=== What needs to be done ===
Check every line of the material below for "להבטיח". Give the number of lines that have it, and only that.

=== Supplied data ===
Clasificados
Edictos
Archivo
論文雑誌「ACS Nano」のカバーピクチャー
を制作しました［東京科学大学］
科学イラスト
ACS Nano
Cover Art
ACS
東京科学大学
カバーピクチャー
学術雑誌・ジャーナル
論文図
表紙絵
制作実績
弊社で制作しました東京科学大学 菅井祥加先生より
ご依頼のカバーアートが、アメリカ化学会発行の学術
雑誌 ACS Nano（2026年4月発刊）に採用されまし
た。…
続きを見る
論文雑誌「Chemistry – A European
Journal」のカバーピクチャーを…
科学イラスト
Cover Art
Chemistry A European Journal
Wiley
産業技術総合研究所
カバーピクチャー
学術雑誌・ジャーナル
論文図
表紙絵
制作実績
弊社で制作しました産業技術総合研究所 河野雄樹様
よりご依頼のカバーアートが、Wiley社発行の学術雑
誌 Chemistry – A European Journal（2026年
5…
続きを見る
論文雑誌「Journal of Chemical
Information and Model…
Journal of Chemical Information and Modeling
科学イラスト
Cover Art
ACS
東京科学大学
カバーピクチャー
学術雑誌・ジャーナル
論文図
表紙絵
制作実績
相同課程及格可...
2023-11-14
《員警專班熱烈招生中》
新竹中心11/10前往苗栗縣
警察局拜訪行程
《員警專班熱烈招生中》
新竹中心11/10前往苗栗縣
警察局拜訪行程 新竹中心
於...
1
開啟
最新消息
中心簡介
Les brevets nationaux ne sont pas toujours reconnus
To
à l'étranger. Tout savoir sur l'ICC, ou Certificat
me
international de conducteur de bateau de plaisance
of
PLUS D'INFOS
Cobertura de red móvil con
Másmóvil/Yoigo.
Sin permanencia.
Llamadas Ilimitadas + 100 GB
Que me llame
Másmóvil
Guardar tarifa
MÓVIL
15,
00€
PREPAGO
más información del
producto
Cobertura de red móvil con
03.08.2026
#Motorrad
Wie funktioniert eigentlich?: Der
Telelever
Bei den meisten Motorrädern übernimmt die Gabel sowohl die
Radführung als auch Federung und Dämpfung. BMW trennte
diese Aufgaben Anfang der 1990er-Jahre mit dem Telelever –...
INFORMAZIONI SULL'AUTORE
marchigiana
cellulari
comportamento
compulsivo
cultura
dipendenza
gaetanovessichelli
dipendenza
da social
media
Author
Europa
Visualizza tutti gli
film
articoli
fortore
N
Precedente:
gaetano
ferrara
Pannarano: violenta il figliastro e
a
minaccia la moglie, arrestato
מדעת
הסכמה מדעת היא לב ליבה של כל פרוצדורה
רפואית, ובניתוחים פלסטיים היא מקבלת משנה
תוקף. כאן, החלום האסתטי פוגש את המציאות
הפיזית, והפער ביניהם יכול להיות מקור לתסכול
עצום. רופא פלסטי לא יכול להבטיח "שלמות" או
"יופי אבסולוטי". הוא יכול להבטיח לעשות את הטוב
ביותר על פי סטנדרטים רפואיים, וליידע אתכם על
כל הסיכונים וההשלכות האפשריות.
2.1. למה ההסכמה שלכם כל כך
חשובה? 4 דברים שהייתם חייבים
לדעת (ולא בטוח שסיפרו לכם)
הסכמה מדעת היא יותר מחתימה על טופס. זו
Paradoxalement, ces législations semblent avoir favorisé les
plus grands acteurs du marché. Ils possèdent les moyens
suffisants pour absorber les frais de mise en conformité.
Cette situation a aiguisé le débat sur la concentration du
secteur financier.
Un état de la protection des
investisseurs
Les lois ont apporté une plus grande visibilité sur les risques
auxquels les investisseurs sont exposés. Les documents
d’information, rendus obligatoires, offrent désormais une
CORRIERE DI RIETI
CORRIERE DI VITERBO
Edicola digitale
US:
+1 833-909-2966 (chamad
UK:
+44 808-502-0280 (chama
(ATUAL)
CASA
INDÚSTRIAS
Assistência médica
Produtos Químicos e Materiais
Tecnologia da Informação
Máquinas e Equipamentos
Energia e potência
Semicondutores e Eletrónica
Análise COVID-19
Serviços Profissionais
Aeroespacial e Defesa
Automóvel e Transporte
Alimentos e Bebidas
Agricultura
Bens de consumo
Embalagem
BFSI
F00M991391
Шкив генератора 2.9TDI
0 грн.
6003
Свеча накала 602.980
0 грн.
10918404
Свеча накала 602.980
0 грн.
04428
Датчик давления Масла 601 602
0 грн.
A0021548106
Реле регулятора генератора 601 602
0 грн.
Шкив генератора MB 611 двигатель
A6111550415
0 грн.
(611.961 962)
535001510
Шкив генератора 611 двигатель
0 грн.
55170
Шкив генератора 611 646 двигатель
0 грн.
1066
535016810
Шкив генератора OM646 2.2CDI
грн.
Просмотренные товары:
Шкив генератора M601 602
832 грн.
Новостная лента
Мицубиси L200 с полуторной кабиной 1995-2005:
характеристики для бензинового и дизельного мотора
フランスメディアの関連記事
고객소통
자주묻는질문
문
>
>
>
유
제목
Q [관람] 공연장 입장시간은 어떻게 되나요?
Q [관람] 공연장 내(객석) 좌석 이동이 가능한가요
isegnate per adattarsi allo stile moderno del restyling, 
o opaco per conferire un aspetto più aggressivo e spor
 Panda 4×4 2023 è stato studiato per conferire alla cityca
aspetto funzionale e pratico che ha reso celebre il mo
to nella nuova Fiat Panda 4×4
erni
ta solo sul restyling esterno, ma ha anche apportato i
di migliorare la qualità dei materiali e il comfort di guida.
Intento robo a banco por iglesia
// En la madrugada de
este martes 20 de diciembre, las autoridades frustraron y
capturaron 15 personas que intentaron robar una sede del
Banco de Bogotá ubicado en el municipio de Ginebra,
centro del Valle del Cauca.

=== Result of the exercise ===
2